Cyber is dedicated to helping your company avoid being targeted or get up ASAP.


Amazon Web Services is now more profitable than the original Amazon store. This never ceases to amaze me. However, I can see how it would happen. Hardware is fairly expensive, software takes significant effort and expertise to set up and maintain, plus we use a lot of computers. Being able to squeeze every cent out of your servers would be fabulous!


Ever since it started, a number of other firms have jumped on to the idea. You no longer need an on-site server. You can get rid of that computer guy too; he is expensive and doesn't even follow football. (Please note, I am generalizing. Just because I don't follow football does not mean your computer guy/gal will not. Heck, I still think soccer is football.)


I am clearly biased but let us consider this from a few different perspectives.


Red Team: A target with online systems presents a few options.

  1. (Trivial) Do they have a secure VPN? Can I guess their password? Did they leave any silly passwords or VLANs active, which I could use?

  2. Do they have redundant connections to their internet provider?

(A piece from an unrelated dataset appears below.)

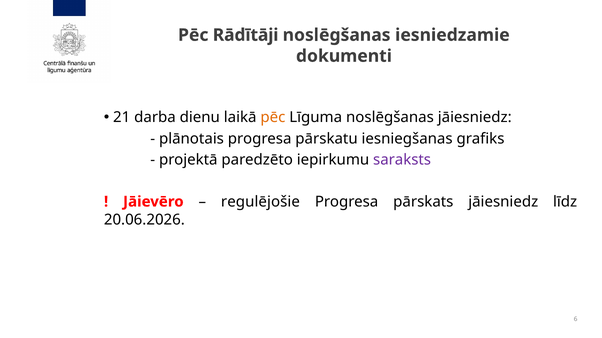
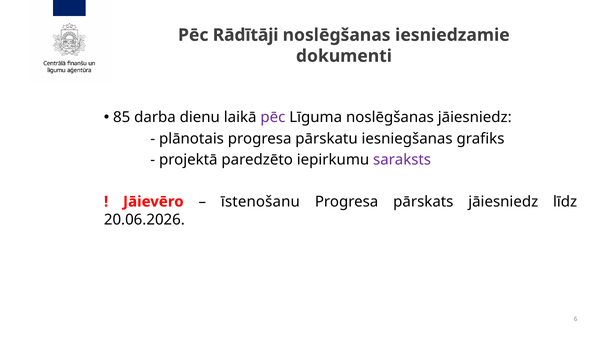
21: 21 -> 85
pēc at (273, 118) colour: orange -> purple
regulējošie: regulējošie -> īstenošanu
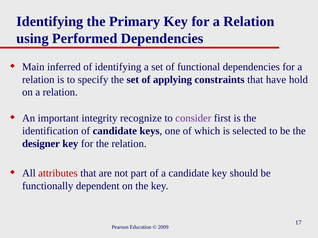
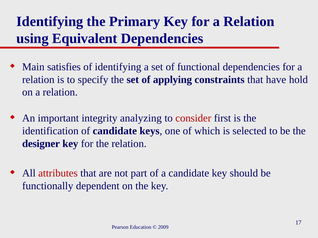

  3. If yes to #2, how many? Each one is a new target

  4. Can I get in between them and their cloud account? If so, the potential is limitless.

Maintenance: A cloud system has different headaches.

  1. Do you have redundant internet connections?

  2. If so, how often are they tested (aka one is disconnected)?

  3. Will the secondary system ever get removed in a budget cut?

  4. What happens if management misses your internet bill?

Management: Often understated, management has some simple objectives.

  1. What is the risk-adjusted cost/benefit? 99.9% guaranteed to save $200k / year, 1% chance we add a connection that ends up as ransomware for the whole site $10M / year might be worthwhile. That math is different when the attacked could permanently damage your $40M of gear on-site.

  2. Can we get back up from a catastrophic failure?

  3. If yes to #2, how long would it take and how much would it cost?

A slow-to-update system with money behind it is a great target.